The request> Reproduce the entries below verbatim, beginning at their first line and stopping after the line that contains "124L173 128L175 135L183", with both of those lines included.

Given records>
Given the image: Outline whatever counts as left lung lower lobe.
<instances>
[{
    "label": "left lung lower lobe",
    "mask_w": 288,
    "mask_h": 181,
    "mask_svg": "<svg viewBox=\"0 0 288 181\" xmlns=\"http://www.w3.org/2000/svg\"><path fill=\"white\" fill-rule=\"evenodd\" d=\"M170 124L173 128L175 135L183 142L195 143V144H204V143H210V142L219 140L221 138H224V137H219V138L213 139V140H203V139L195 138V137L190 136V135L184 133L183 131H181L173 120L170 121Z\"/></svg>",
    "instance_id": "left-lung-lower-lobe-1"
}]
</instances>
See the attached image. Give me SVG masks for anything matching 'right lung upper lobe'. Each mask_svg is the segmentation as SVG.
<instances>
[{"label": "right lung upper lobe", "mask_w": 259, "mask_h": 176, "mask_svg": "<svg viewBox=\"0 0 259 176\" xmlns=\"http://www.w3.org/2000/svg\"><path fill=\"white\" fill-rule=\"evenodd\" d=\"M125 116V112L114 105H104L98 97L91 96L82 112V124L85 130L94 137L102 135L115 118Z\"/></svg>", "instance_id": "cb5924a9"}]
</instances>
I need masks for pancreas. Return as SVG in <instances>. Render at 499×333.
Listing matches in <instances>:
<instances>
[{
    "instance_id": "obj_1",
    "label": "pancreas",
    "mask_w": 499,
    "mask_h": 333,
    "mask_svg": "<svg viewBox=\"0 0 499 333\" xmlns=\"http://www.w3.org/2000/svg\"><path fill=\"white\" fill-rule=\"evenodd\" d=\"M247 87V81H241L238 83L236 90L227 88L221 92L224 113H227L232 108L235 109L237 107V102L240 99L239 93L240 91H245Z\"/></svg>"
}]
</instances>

Task result>
Given the image: Outline whatever counts as left lung lower lobe.
<instances>
[{
    "label": "left lung lower lobe",
    "mask_w": 288,
    "mask_h": 181,
    "mask_svg": "<svg viewBox=\"0 0 288 181\" xmlns=\"http://www.w3.org/2000/svg\"><path fill=\"white\" fill-rule=\"evenodd\" d=\"M170 124L173 128L175 135L183 142L195 143V144H204V143H210V142L219 140L221 138H224V137H219V138L213 139V140H203V139L195 138V137L190 136V135L184 133L183 131H181L173 120L170 121Z\"/></svg>",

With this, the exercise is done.